The pseudonym "Philo Vaihinger" has been abandoned. All posts have been and are written by me, Joseph Auclair.

Wednesday, October 25, 2017

Well, well. Consider the source.

This will certainly undermine the credibility of allegations of significant collusion between the Trump campaign and the Russians.

The infamous Trump/Russia dossier was funded in part by Hillary Clinton’s campaign lawyer

It was Clinton oppo research on Trump.

It’s long been known that research that went into the “Steele dossier” — an infamous document filled with lurid allegations about Donald Trump’s links to Russia that eventually drew FBI interest — was funded by Trump’s political enemies, including some Democrats.

But now, thanks to a new report from the Washington Post’s Adam Entous, Devlin Barrett, and Rosalind Helderman, we’ve learned just who those Democrats were: Hillary Clinton’s presidential campaign and the DNC. (Politico soon confirmed the report.)

Per the Post, in April 2016, lawyer Marc Elias, working on behalf of the Clinton campaign and the DNC, started paying the opposition research company Fusion GPS to look into Trump’s ties to Russia. 

Former British spy Christopher Steele did this work for Fusion, and authored what became known as the Steele dossier, which contained salacious (and uncorroborated) political financial, and sexual allegations about Trump and his top associates.

Before that point, Fusion GPS had reportedly already done research into Trump, on behalf of a Republican client. 

But we don’t yet know who that Republican client is.

But Josh Marshall thinks it shouldn't be seen as undermining suspicions of Trump, at all.

[T]here’s a big effort now to present this as somehow being a scandal in itself, or discrediting Steele’s sleuthing. 

That is ridiculous. 

Is it really a scandal that Democrats helped fund research into Donald Trump’s illicit ties to Russia after Republicans donors decided they didn’t care anymore?

Not really.

And he still thinks Trump is correctly viewed as the Siberian Candidate, as Vlad's man in The White House.

Donald Trump and his campaign knowingly accepted assistance from a foreign adversary power. 

There’s good reason to believe, though as yet no hard proof, that they agreed to help Russia in exchange for assistance subverting the 2016 campaign. 

The President is still actively covering up for the Russian effort, as of this week.

Thing is, accepting aid from foreign sources, even foreign governments, with which one is in genuine sympathy is not corrupt, though for all I know it may be illegal.

And an American politician can thus be in sympathy while honestly serving what he thinks are America's own best interests.

Consider the arguments alleging advantage to America offered in support of our alliances with other powers, or of our participation in every war we've ever been in.

As for the whole America First thing and it's less than bellicose attitude toward Russia, the arguments for that have been made for many years by Pat Buchanan, arguments resting on appeals to our own national interests.

** Short exercise A **
Update the blog post between "[T]here’s a big" and "Not really.", inclusive, so that "outrage" takes the place of "scandal".
The blog post and the entries are unrelated to each other.

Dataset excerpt
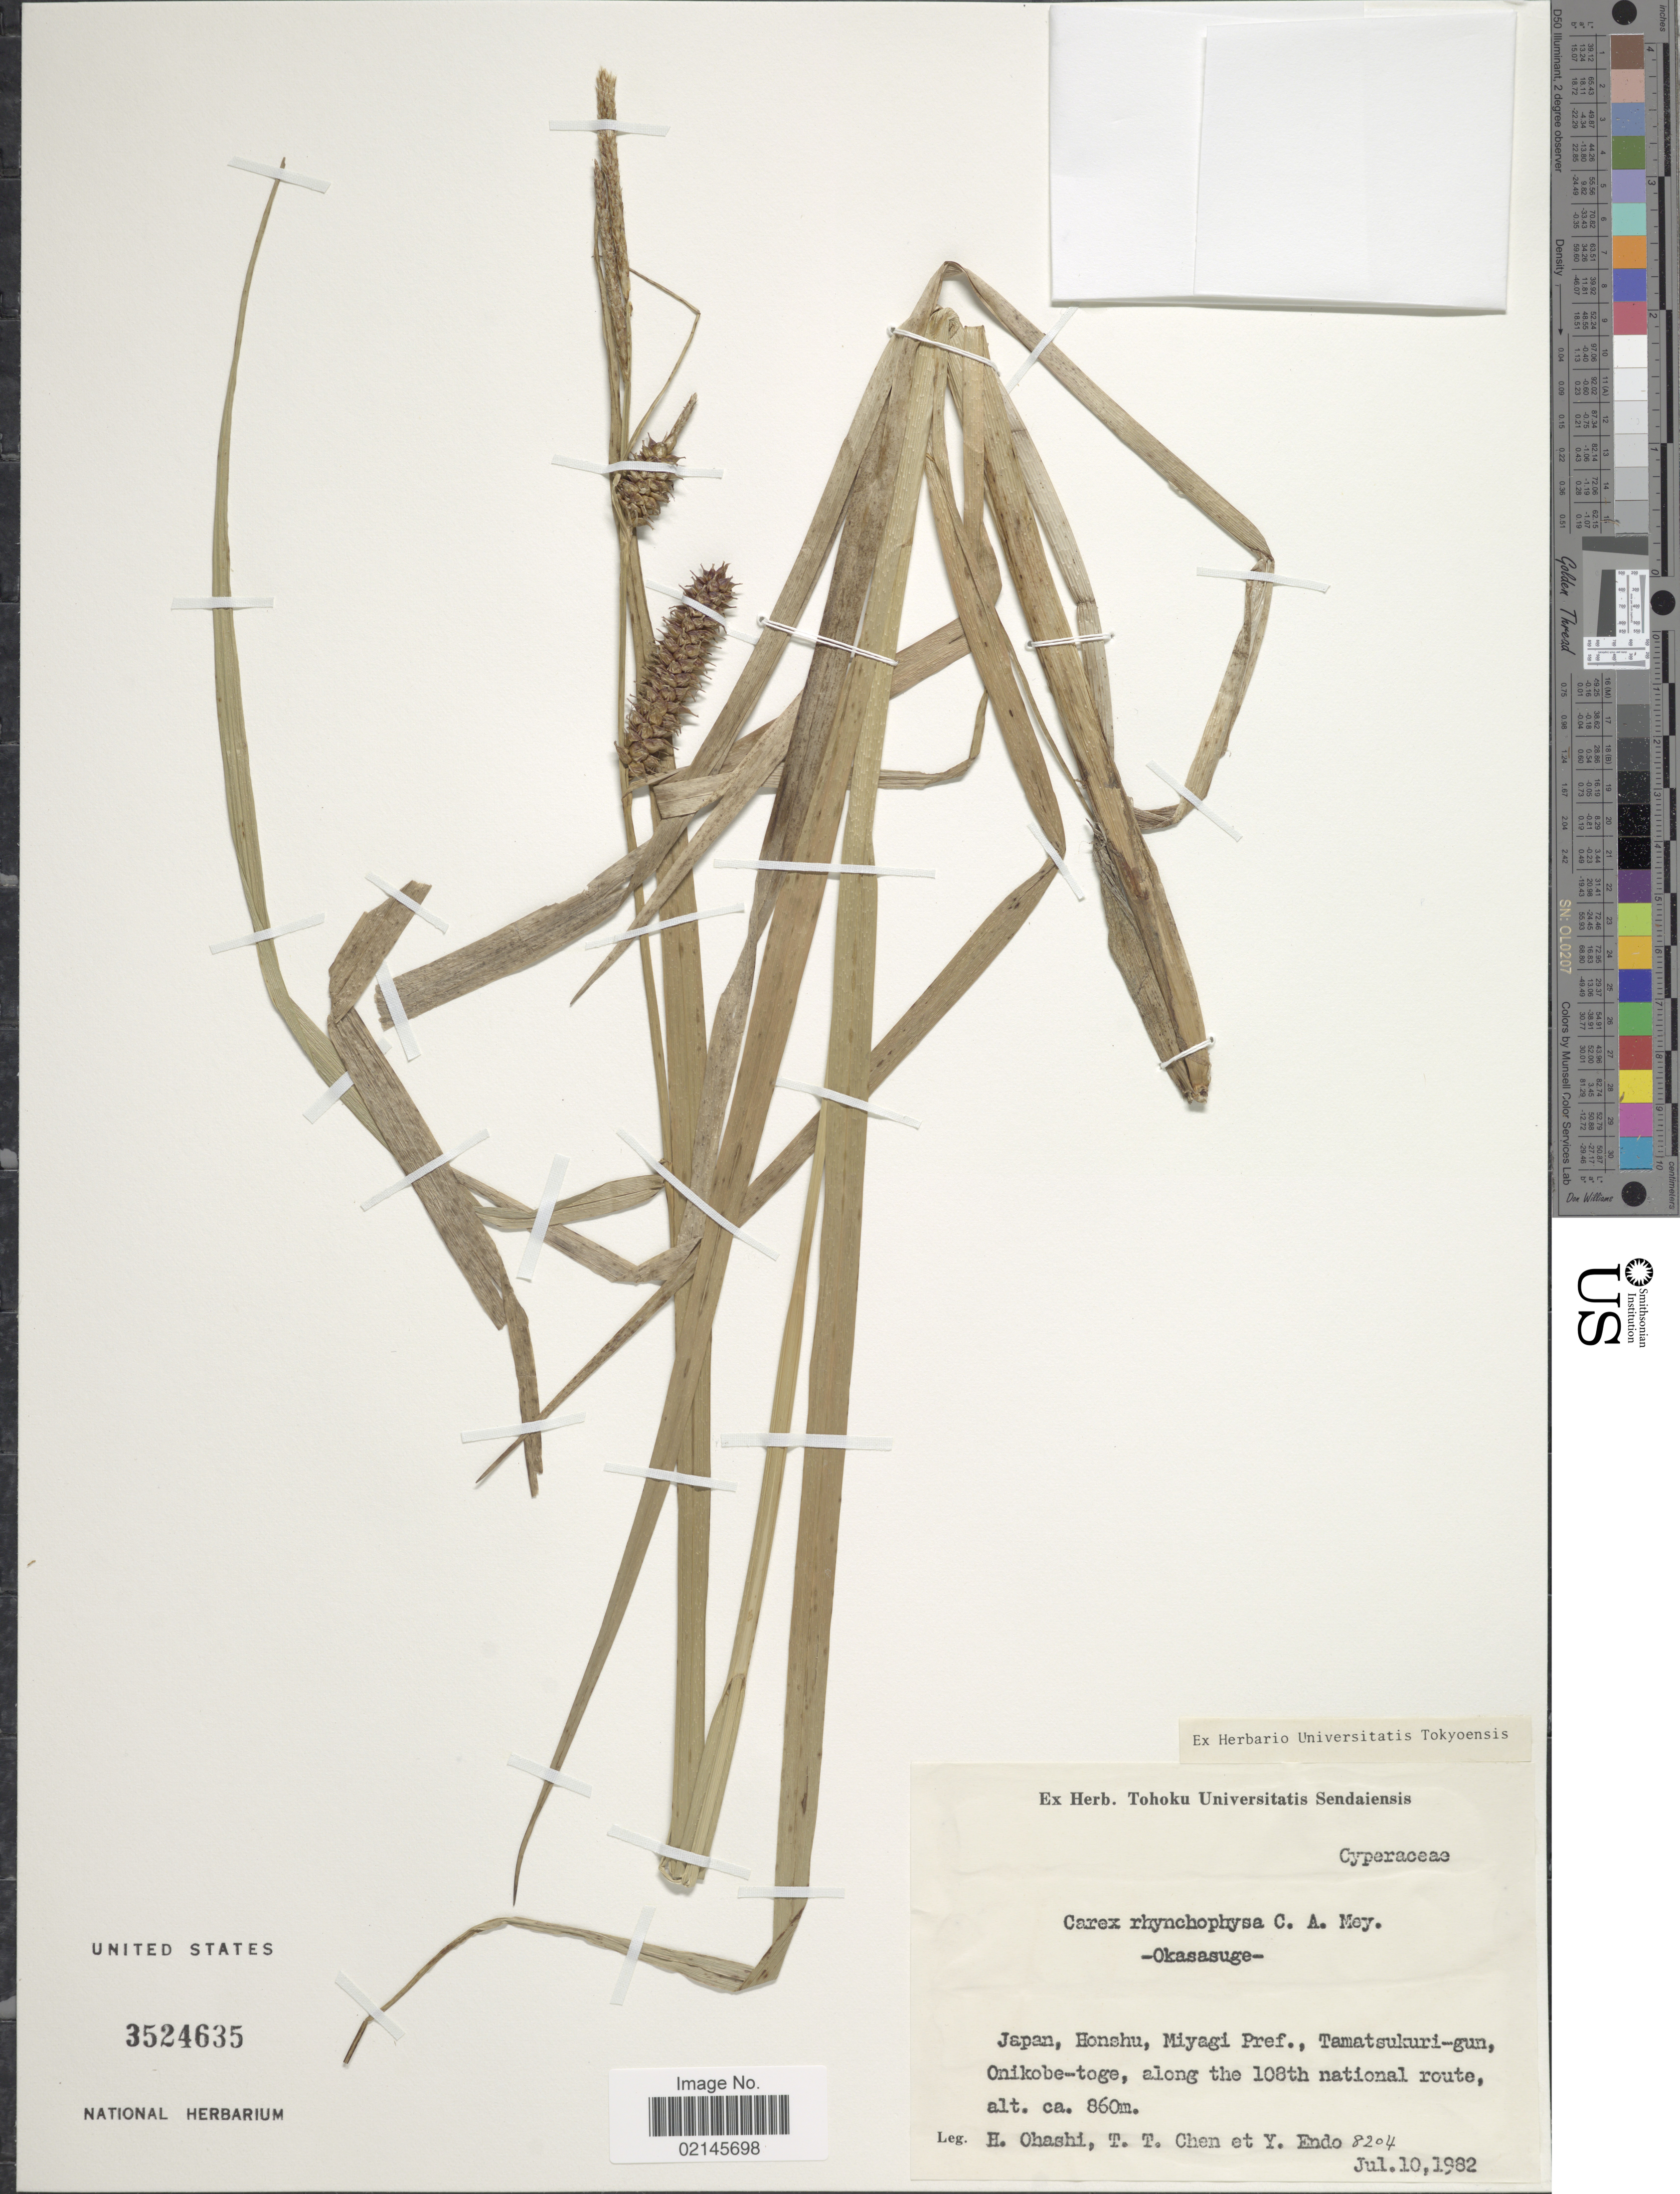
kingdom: Plantae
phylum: Tracheophyta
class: Liliopsida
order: Poales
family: Cyperaceae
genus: Carex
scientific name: Carex utriculata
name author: Boott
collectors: H. Ohashi, T. T. Chen & Y. Endo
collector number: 8204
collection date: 1982-07-10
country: Japan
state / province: Miyagi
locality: Honshu, Miyagi-Pref., Tamatsukuri-gun-Onikobe-toge, along the 108th national route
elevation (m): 860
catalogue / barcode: US 3524635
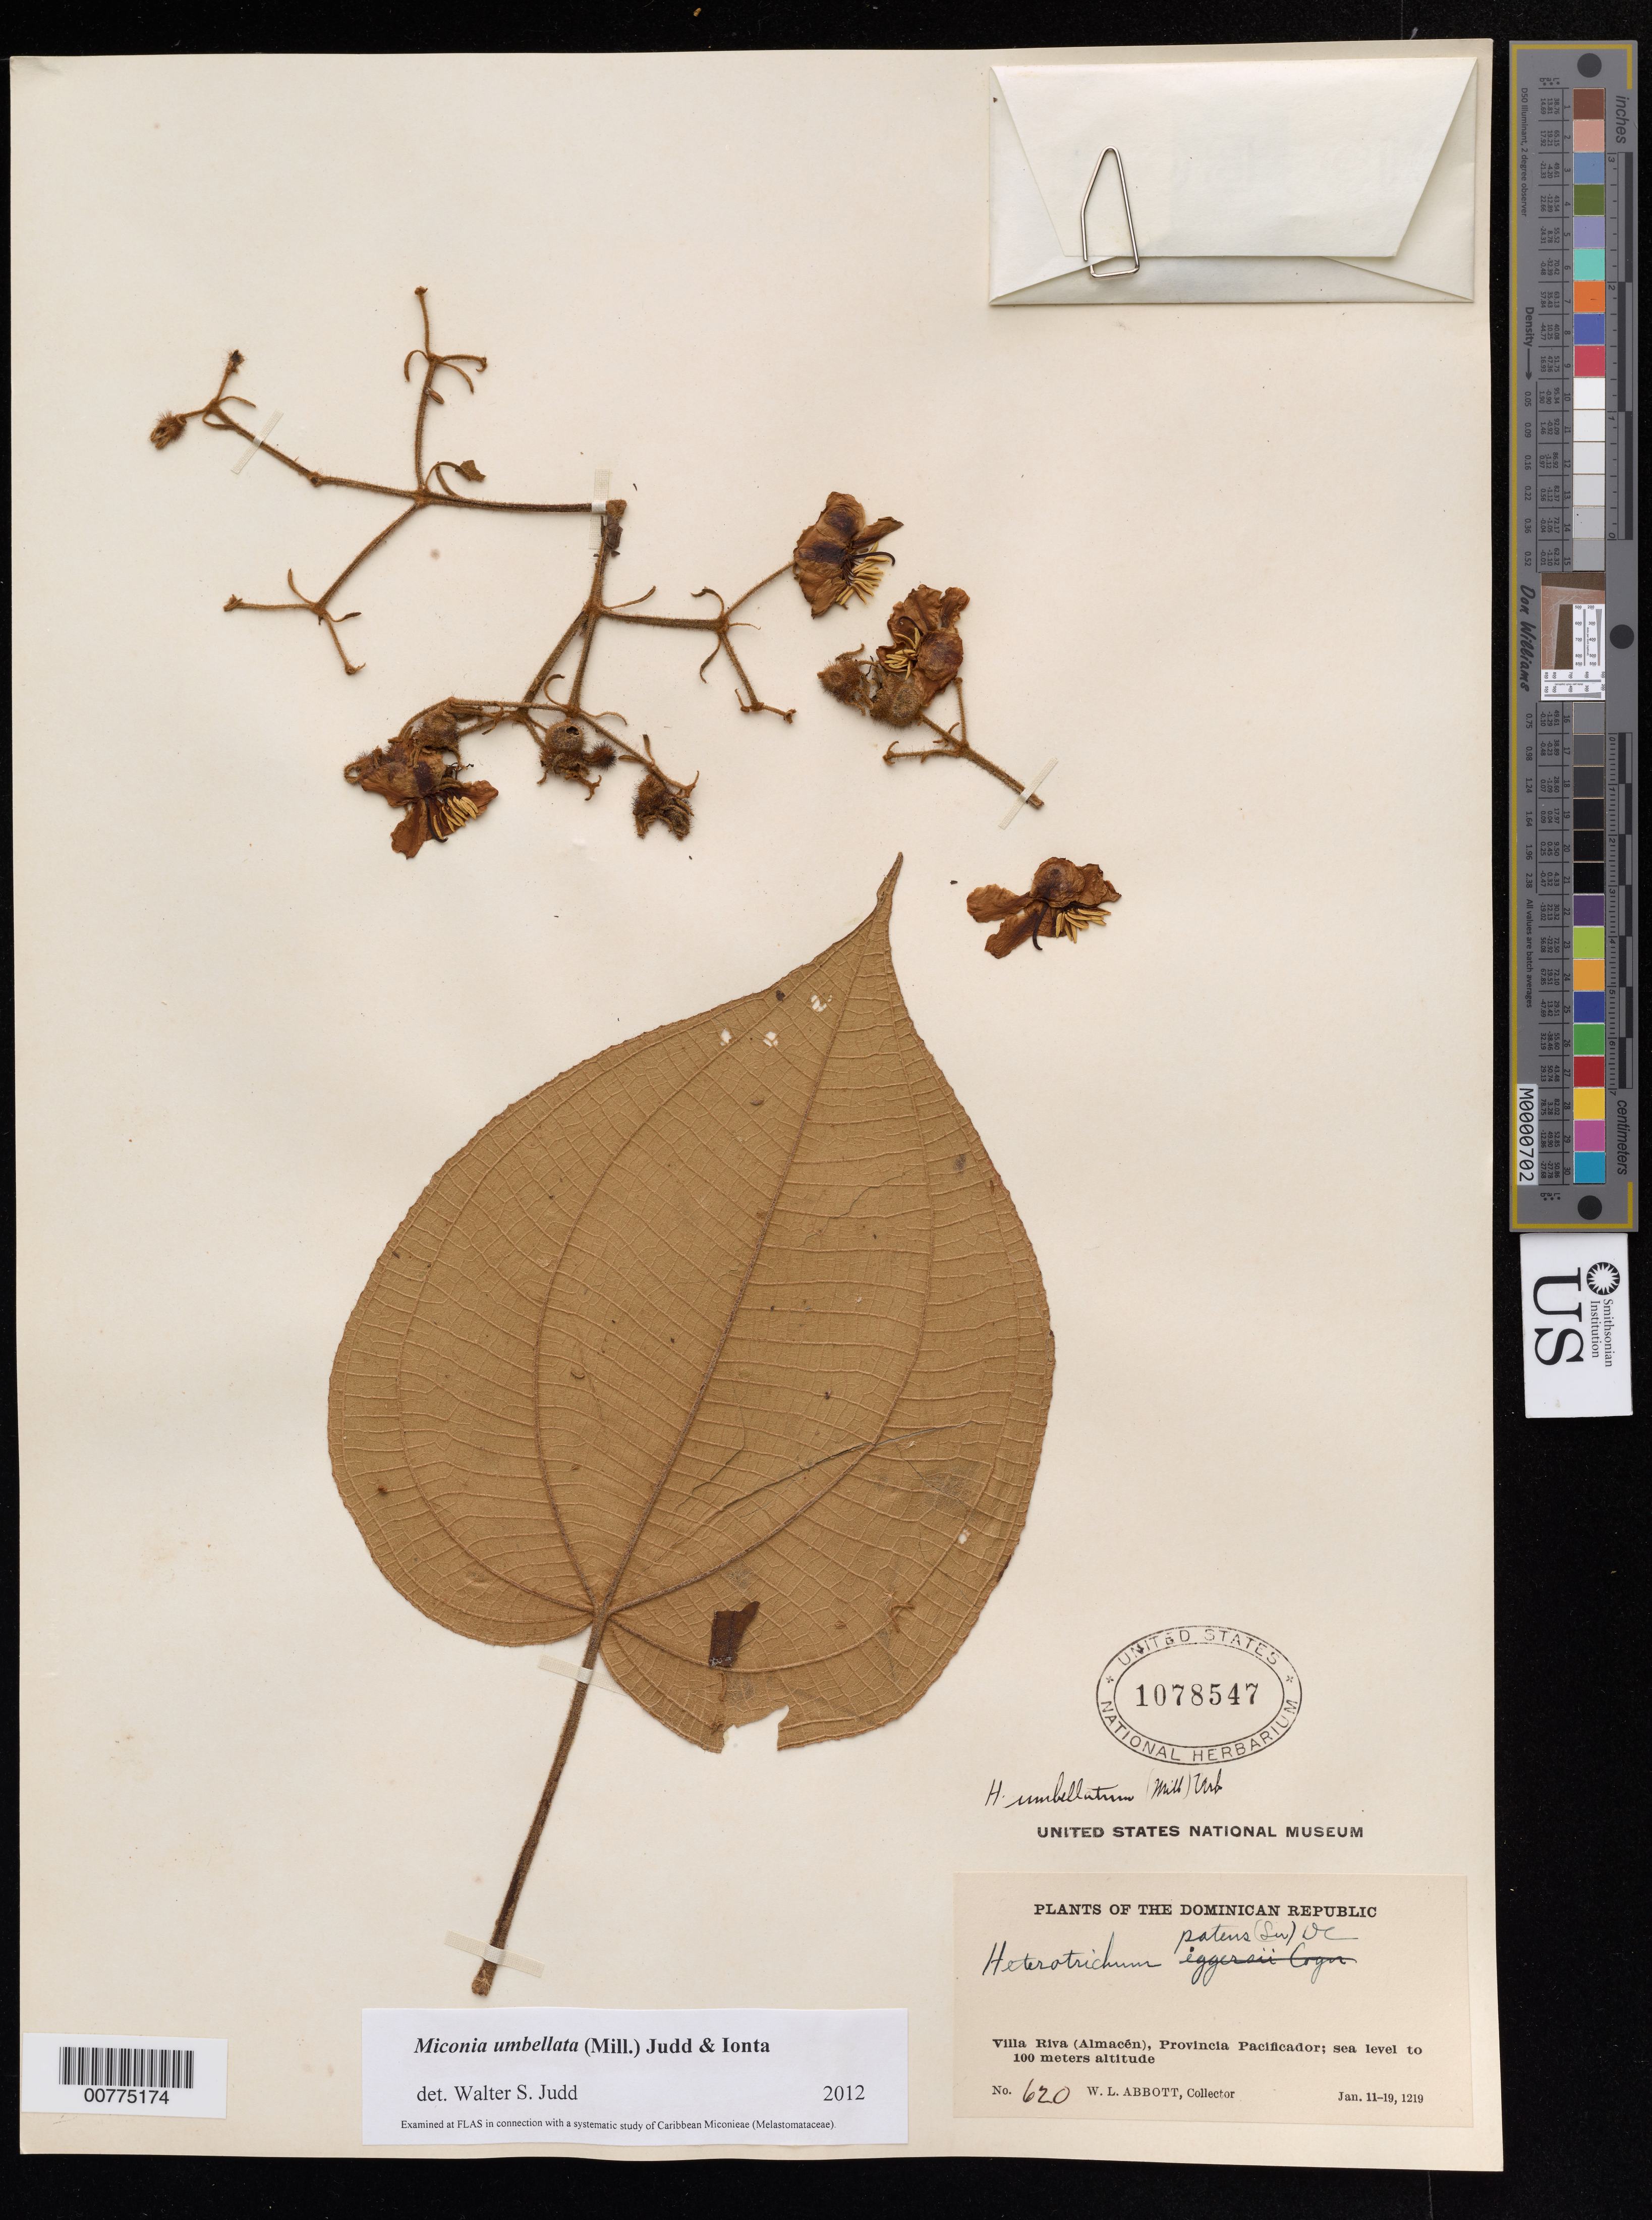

** Short exercise B **
Can you format the entries between the line holding "phylum: Tracheophyta" and the end of the entries, inclusive, as a two-column CSV with the columns field and value? Give one row per line, put each value in its own quoted field with line breaks turned into spaces, and leave the pictures out.

** Correct result A **
[T]here’s a big effort now to present this as somehow being a outrage in itself, or discrediting Steele’s sleuthing. 

That is ridiculous. 

Is it really a outrage that Democrats helped fund research into Donald Trump’s illicit ties to Russia after Republicans donors decided they didn’t care anymore?

Not really.

** Correct result B **
field,value
"phylum:","Tracheophyta"
"class:","Liliopsida"
"order:","Poales"
"family:","Cyperaceae"
"genus:","Carex"
"scientific name:","Carex utriculata"
"name author:","Boott"
"collectors:","H. Ohashi, T. T. Chen & Y. Endo"
"collector number:","8204"
"collection date:","1982-07-10"
"country:","Japan"
"state / province:","Miyagi"
"locality:","Honshu, Miyagi-Pref., Tamatsukuri-gun-Onikobe-toge, along the 108th national route"
"elevation (m):","860"
"catalogue / barcode:","US 3524635"